**Given text:**
######

From 76611fe42050a87a8ab3e38f6e444de51921762f Mon Sep 17 00:00:00 2001
From: Brock <jbrockmendel@gmail.com>
Date: Wed, 29 Mar 2023 09:00:04 -0700
Subject: [PATCH 2/5] whatsnew, median test

---
 doc/source/whatsnew/v2.1.0.rst         |  3 ++-
 pandas/tests/series/test_reductions.py | 13 +++++++++++++
 2 files changed, 15 insertions(+), 1 deletion(-)

diff --git a/doc/source/whatsnew/v2.1.0.rst b/doc/source/whatsnew/v2.1.0.rst
index bac567b537edc..f96d2e2701a5a 100644
--- a/doc/source/whatsnew/v2.1.0.rst
+++ b/doc/source/whatsnew/v2.1.0.rst
@@ -172,7 +172,8 @@ Timezones
 Numeric
 ^^^^^^^
 - Bug in :meth:`Series.corr` and :meth:`Series.cov` raising ``AttributeError`` for masked dtypes (:issue:`51422`)
--
+- Bug in :meth:`Series.mean`, :meth:`DataFrame.mean` with object-dtype values containing strings that can be converted to numbers (e.g. "2") returning incorrect numeric results (:issue:`36703`, :issue:`44008`)
+- Bug in :meth:`Series.median` and :meth:`DataFrame.median` with object-dtype values containing strings that can be converted to numbers (e.g. "2") returning incorrect numeric results (:issue:`34671`)
 
 Conversion
 ^^^^^^^^^^
diff --git a/pandas/tests/series/test_reductions.py b/pandas/tests/series/test_reductions.py
index a055184edcfbb..b7329d843c654 100644
--- a/pandas/tests/series/test_reductions.py
+++ b/pandas/tests/series/test_reductions.py
@@ -160,3 +160,16 @@ def test_mean_dont_convert_j_to_complex():
         df["db"].mean()
     with pytest.raises(TypeError, match=msg):
         np.mean(df["db"].astype("string").array)
+
+
+def test_median_with_convertible_string_raises():
+    # GH#34671 this _could_ return a string "2", but definitely not float 2.0
+    msg = r"Cannot convert \['1' '2' '3'\] to numeric"
+    ser = Series(["1", "2", "3"])
+    with pytest.raises(TypeError, match=msg):
+        ser.median()
+
+    msg = r"Cannot convert \[\['1' '2' '3'\]\] to numeric"
+    df = ser.to_frame()
+    with pytest.raises(TypeError, match=msg):
+        df.median()

From 6e0ab8ad3cdbb023fe175c3fe650c5a38c71a353 Mon Sep 17 00:00:00 2001
From: Brock <jbrockmendel@gmail.com>
Date: Wed, 29 Mar 2023 18:18:11 -0700
Subject: [PATCH 3/5] troubleshoot builds

---
 pandas/tests/frame/test_reductions.py | 16 ++++++++++++++--
 1 file changed, 14 insertions(+), 2 deletions(-)

######

**Given data:**

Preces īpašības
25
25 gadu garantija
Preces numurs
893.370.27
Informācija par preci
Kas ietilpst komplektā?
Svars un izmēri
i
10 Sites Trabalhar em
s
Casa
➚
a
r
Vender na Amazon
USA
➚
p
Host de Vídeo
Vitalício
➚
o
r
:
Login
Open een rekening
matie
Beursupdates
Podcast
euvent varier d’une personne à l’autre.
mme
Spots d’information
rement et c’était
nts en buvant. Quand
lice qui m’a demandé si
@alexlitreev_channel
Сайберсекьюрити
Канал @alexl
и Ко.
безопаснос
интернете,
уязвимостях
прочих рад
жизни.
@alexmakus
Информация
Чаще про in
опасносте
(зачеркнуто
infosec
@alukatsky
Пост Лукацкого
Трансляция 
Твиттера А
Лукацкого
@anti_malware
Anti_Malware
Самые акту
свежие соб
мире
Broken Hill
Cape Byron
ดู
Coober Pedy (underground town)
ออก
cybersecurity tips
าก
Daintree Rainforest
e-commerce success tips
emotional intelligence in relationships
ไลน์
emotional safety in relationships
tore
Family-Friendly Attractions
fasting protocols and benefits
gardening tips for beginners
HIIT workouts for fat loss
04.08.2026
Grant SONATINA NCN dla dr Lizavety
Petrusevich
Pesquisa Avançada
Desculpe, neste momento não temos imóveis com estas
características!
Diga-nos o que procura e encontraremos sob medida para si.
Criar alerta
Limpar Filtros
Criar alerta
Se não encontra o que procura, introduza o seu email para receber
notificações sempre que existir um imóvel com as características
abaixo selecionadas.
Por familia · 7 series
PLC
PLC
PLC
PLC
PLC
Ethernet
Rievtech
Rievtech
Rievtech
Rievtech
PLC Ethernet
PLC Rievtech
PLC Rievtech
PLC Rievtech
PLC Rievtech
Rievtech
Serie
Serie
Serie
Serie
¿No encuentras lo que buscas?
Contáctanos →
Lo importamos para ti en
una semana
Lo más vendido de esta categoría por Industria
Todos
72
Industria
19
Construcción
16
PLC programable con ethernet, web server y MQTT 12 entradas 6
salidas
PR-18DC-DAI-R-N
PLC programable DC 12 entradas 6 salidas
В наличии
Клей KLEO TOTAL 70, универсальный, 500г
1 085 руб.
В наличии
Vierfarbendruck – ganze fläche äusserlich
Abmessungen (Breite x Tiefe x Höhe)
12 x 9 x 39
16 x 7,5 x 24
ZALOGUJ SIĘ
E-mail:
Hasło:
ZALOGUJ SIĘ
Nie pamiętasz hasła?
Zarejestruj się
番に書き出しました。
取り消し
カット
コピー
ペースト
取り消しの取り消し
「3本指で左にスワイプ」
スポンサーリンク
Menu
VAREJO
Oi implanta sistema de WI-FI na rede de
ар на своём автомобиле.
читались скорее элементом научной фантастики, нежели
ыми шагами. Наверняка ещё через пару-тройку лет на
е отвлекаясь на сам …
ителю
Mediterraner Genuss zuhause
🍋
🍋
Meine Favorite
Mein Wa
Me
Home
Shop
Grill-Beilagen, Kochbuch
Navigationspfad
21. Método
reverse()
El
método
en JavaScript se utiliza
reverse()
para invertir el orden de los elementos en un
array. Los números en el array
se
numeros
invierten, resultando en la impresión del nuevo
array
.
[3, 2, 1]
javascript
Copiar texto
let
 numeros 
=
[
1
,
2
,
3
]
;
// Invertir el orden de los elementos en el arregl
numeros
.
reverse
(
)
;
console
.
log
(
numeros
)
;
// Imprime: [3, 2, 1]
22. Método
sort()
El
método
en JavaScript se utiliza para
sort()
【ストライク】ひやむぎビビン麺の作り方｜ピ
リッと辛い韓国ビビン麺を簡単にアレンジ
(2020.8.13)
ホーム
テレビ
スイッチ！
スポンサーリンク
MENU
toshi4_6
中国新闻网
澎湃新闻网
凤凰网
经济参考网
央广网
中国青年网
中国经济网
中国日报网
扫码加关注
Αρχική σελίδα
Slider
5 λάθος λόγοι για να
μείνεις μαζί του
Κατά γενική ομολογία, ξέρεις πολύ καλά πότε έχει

######

**Task requirements:**
A. In the pandas patch, what type of error does the new median test expect when median is called on a Series of the strings "1", "2" and "3"?
B. Carry the pandas patch forward from the point where it stops.
The records were taken from a different source than the pandas patch.

**Written answers:**
A. TypeError

B.
diff --git a/pandas/tests/frame/test_reductions.py b/pandas/tests/frame/test_reductions.py
index d89965294d395..f14c4a45201fb 100644
--- a/pandas/tests/frame/test_reductions.py
+++ b/pandas/tests/frame/test_reductions.py
@@ -181,7 +181,13 @@ def test_stat_op_api_float_string_frame(self, float_string_frame, axis, opname):
                 msg = r"unsupported operand type\(s\) for \+: 'float' and 'str'"
             elif opname == "mean":
                 if axis == 0:
-                    msg = r"Could not convert \['.*'\] to numeric"
+                    # different message on different builds
+                    msg = "|".join(
+                        [
+                            r"Could not convert \['.*'\] to numeric",
+                            "Could not convert string '(bar){30}' to numeric",
+                        ]
+                    )
                 else:
                     msg = r"unsupported operand type\(s\) for \+: 'float' and 'str'"
             elif opname in ["min", "max"]:
@@ -1734,9 +1740,15 @@ def test_fails_on_non_numeric(kernel):
         ]
     )
     if kernel == "median":
-        msg = (
+        # slightly different message on different builds
+        msg1 = (
             r"Cannot convert \[\[<class 'object'> <class 'object'> "
             r"<class 'object'>\]\] to numeric"
         )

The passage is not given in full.